2022 article

Eris: Fault Injection and Tracking Framework for Reliability Analysis of Open-Source Hardware


By: S. Nema n, J. Kirschner n, D. Adak n, S. Agarwal*, B. Feinberg*, A. Rodrigues*, M. Marinella*, A. Awad n

author keywords: Reliability; fault-injection; RISC-V; safety-critical; resilience; fault-tracking
Source: Web Of Science
Added: September 26, 2022

As transistors have been scaled over the past decade, modern systems have become increasingly susceptible to faults. Increased transistor densities and lower capacitances make a particle strike more likely to cause an upset. At the same time, complex computer systems are increasingly integrated into safety-critical systems such as autonomous vehicles. These two trends make the study of system reliability and fault tolerance essential for modern systems. To analyze and improve system reliability early in the design process, new tools are needed for RTL fault analysis.This paper proposes Eris, a novel framework to identify vulnerable components in hardware designs through fault-injection and fault propagation tracking. Eris builds on ESSENT—a fast C/C++ RTL simulation framework—to provide fault injection, fault tracking, and control-flow deviation detection capabilities for RTL designs. To demonstrate Eris’ capabilities, we analyze the reliability of the open source Rocket Chip SoC by randomly injecting faults during thousands of runs on four microbenchmarks. As part of this analysis we measure the sensitivity of different hardware structures to faults based on the likelihood of a random fault causing silent data corruption, unrecoverable data errors, program crashes, and program hangs.

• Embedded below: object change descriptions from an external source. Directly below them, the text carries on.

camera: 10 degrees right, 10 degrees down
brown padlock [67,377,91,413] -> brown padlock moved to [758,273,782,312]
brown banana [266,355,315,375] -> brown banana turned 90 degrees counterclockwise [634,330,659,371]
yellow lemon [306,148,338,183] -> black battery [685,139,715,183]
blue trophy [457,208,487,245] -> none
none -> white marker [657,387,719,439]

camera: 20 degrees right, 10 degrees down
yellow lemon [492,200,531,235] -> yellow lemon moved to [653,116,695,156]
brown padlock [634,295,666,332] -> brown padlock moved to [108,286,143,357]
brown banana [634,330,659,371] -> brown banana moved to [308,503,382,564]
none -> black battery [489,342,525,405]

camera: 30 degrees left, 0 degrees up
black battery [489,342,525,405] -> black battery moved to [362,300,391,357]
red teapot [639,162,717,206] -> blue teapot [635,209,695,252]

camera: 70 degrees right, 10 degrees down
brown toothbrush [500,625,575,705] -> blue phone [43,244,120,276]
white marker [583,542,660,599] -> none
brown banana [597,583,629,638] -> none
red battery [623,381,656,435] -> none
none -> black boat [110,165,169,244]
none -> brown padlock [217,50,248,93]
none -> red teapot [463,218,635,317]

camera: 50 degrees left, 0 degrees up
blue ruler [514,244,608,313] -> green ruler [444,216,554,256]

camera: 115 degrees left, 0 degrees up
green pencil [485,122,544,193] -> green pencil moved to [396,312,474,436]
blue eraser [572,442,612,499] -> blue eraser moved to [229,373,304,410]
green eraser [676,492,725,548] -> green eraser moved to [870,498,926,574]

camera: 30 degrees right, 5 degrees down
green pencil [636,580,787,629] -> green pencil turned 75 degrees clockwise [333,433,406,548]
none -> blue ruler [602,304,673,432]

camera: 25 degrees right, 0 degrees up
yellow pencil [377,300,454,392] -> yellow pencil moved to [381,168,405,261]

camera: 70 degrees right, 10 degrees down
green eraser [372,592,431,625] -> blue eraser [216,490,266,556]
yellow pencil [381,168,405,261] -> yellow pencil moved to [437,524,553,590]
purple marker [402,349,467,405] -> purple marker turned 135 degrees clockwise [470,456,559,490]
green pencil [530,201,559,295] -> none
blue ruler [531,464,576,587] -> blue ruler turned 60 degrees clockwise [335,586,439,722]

We detect control flow deviations and determine whether or not they are benign. Additionally, using Eris’ novel fault-tracking capabilities we are able to find 78% more vulnerable components in the same number of simulations compared to RTL-based fault injection techniques without these capabilities. We will release Eris as an open-source tool to aid future research into processor reliability and hardening.